Provider is responsible to ensure that it obtains such contractual rights or makes other such arrangements with its Personnel or such other third parties to whom it may grant access to Personal Information as may be necessary to enable it to comply with the provisions of this Section. Nothing in this Agreement will be interpreted or construed to prohibit Provider from complying with any valid court order made under the laws of Canada applicable in the Province.

Notwithstanding the provisions of this Agreement, Provider retains the right to use and disclose aggregated and De-Identified Data in any manner. “De-Identified Data” means information (or any portion thereof) that has been the subject of reasonable efforts to de-identify, aggregate and/or anonymize such data with the result that no individual, entity or particular Record can be identified, such that it is no longer Personal Information as defined in Applicable Privacy Laws.

Provider will appoint a Privacy Representative and such person will have sufficient authority to make decisions and execute documents on behalf of Provider as may be required from time to time for the administration of this Agreement. Provider shall promptly provide Client the name and contact details of its Privacy Representative and shall notify Client of any change of its Privacy Representative.

Provider will provide Client with prompt written notice of any actual or anticipated Material Breach, including full particulars of such breach.

Provider will cooperate with Client in preventing the occurrence or recurrence of any breach of this Agreement or Applicable Privacy Law, including, if requested to do so: by preparing a written proposal to address or prevent further occurrences within Provider’s systems.

Upon reasonable request by Client, Provider will provide information to a Commissioner pertaining to Provider’s handling of Personal Information demonstrating that Provider is compliant with this Agreement, the Agreement and Applicable Privacy Law, including:

• Provider’s privacy policy; and
• information regarding any complaints against Provider to a Commissioner.
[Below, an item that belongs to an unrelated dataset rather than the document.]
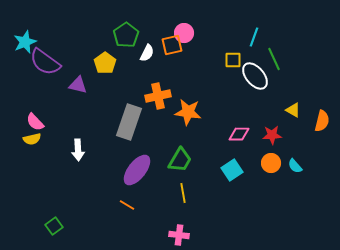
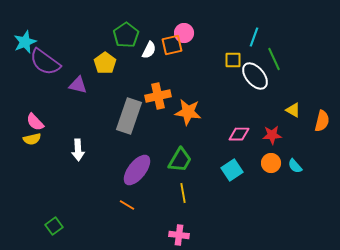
white semicircle: moved 2 px right, 3 px up
gray rectangle: moved 6 px up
Provider will reasonably cooperate at Client’s cost with Client in the event of any audit, investigation, inquiry, complaint, suit or other legal proceeding regarding any actual or alleged breach of Applicable Privacy Law or this Agreement, for a Material Breach.
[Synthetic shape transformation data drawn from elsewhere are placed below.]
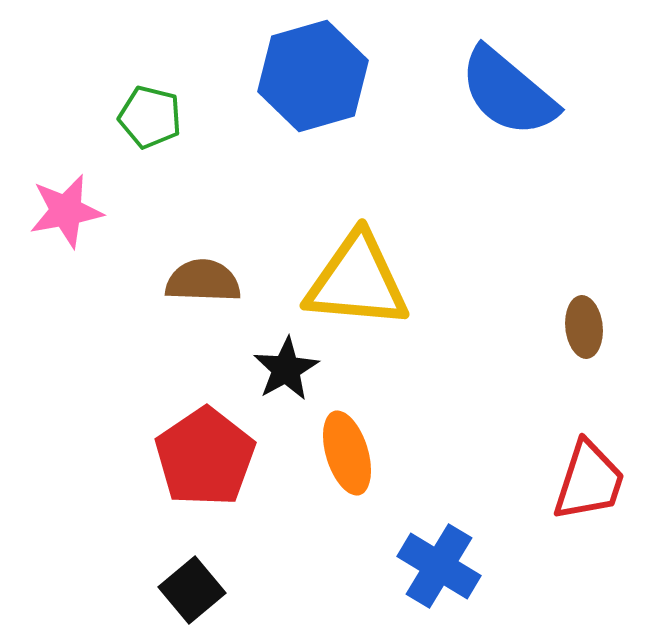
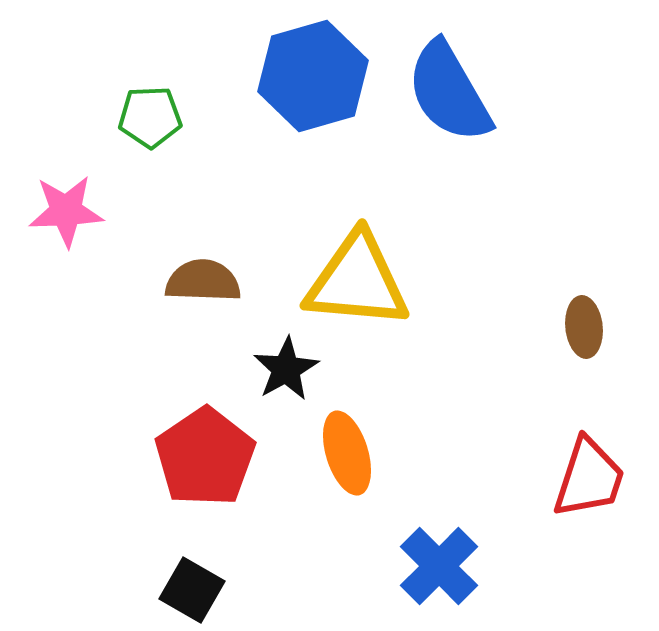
blue semicircle: moved 59 px left; rotated 20 degrees clockwise
green pentagon: rotated 16 degrees counterclockwise
pink star: rotated 8 degrees clockwise
red trapezoid: moved 3 px up
blue cross: rotated 14 degrees clockwise
black square: rotated 20 degrees counterclockwise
Notwithstanding anything in the Agreement to the contrary, Provider and Client hereby agree that a Material Breach by Provider will give rise to a right on the part of Client to terminate the Agreement immediately upon written notice.
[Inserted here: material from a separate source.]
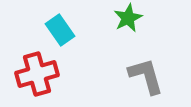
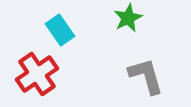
red cross: rotated 18 degrees counterclockwise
Except as otherwise specified in the Agreement, Provider will retain the Personal Information and Records until it is provided with a written direction from Client regarding its return or destruction.

Upon the expiry or earlier termination of the Agreement or, at any time upon the written request of Client, Provider will promptly:

• return or deliver all Records, including any copies thereof, to Client; or
• destroy, according to Client`s instructions, all documents or other Records, including any copies thereof, in any form or format whatsoever in Provider’s possession constituting or based upon Personal Information.

After a request is made under this Section, Provider will not retain any Records for any purpose without the prior written consent of Client. If, for any reason, Provider fails to return or destroy any Record in accordance with this Section, Provider’s obligations pursuant to this Agreement will continue in full force and effect.

The parties acknowledge and agree that either party may disclose the Agreement or portions thereof as may be required pursuant to Applicable Privacy Law.

If a provision of this Agreement or the Agreement conflicts with a requirement of Applicable Privacy Law, the conflicting provision of the Agreement (or direction) will be inoperative to the extent of the conflict.

Unless otherwise expressly provided in the Agreement, if a provision of this Agreement is inconsistent or conflicts with a provision of the Agreement, the conflicting or inconsistent provision in the Agreement will be inoperative to the extent of the conflict.

Provider’s obligations under this Agreement will continue despite the expiry or earlier termination of the Agreement until such time as the Personal Information and Records are returned to Client or securely destroyed in accordance with this Agreement.